The endoscopy went really well. It was 2 weeks ago today, and even with my choking episodes, my doctor found nothing. Absolutely nothing. There is obvious evidence of where the varices were before my transplant cured my portal hypertension (see the previous post) but no more varices, no issues, nothing. I do have a hiatal hernia that was diagnosed a few years ago, so I’m blaming that. We have no other idea what could be causing my episodes other than anxiety. (My doctor’s opinion, not really my own. I’m not having panic attacks before I have my choking attacks. Random.)
In fact, look how good my esophagus looks:
I got over the anesthesia very quickly and was back to normal life within a day or two. Now I’m just dealing with anxiety, headaches, and the pulled muscle in my abdomen. It’s not healing well, but I will see my surgeon tomorrow and see what he wants to do about it. Dilaudid and muscle relaxers are not the answer, even though my primary care doctor does mean well. 🙂
Please pray for strength and grace as I have five appointments at the Clinic tomorrow, including my oncologist and surgeon. We’re also getting an ultrasound to make sure my stent is holding well.

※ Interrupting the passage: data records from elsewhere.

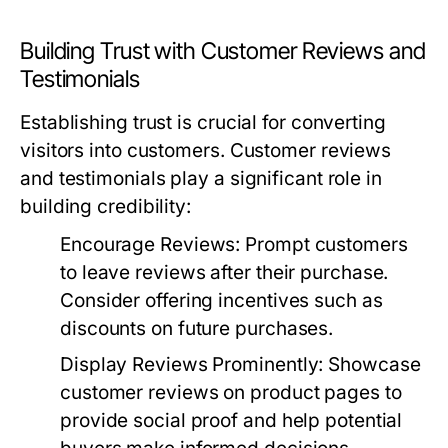
Building Trust with Customer Reviews and
Testimonials
Establishing trust is crucial for converting
visitors into customers. Customer reviews
and testimonials play a significant role in
building credibility:
Encourage Reviews:
Prompt customers
to leave reviews after their purchase.
Consider offering incentives such as
discounts on future purchases.
Display Reviews Prominently:
Showcase
customer reviews on product pages to
provide social proof and help potential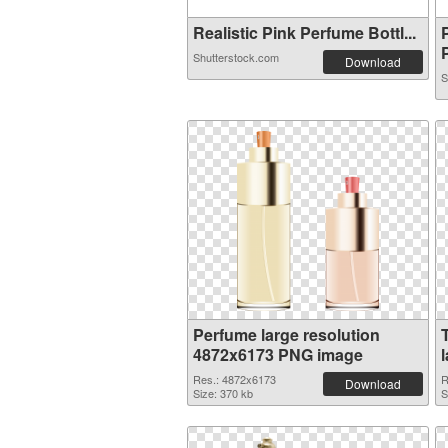
Realistic Pink Perfume Bottl...
P
Shutterstock.com
Download
S
Perfume large resolution
4872x6173 PNG image
Res.: 4872x6173
R
Download
Size: 370 kb
S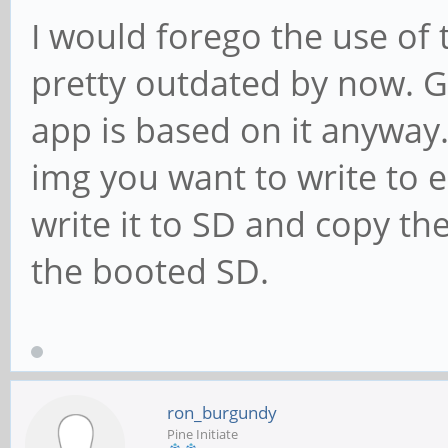
I would forego the use of t
pretty outdated by now. Gr
app is based on it anywa
img you want to write to 
write it to SD and copy th
the booted SD.
ron_burgundy
Pine Initiate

I’m very thankful because God has sent a wonderful mentor into my life who has experienced cancer, a near-death illness, and a terrible broken relationship. We have so much in common, it’s unbelievable, and she’s been such an encouragement to me just in the past week we’ve been talking with each other. And small world, I went to school with her daughter for 10 years and she also taught my middle school science class. God is so good in the way He provides. Yesterday she shared Isaiah 62 which states:
You will be a crown of splendor in the Lord’s hand, a royal diadem in the hand of your God. No longer will they call you Deserted, or name your land Desolate… for the Lord will take delight in you… As a young man marries a young woman, so will your Builder marry you; as a bridegroom rejoices over his bride, so will your God rejoice over you.
God never, ever wastes our suffering.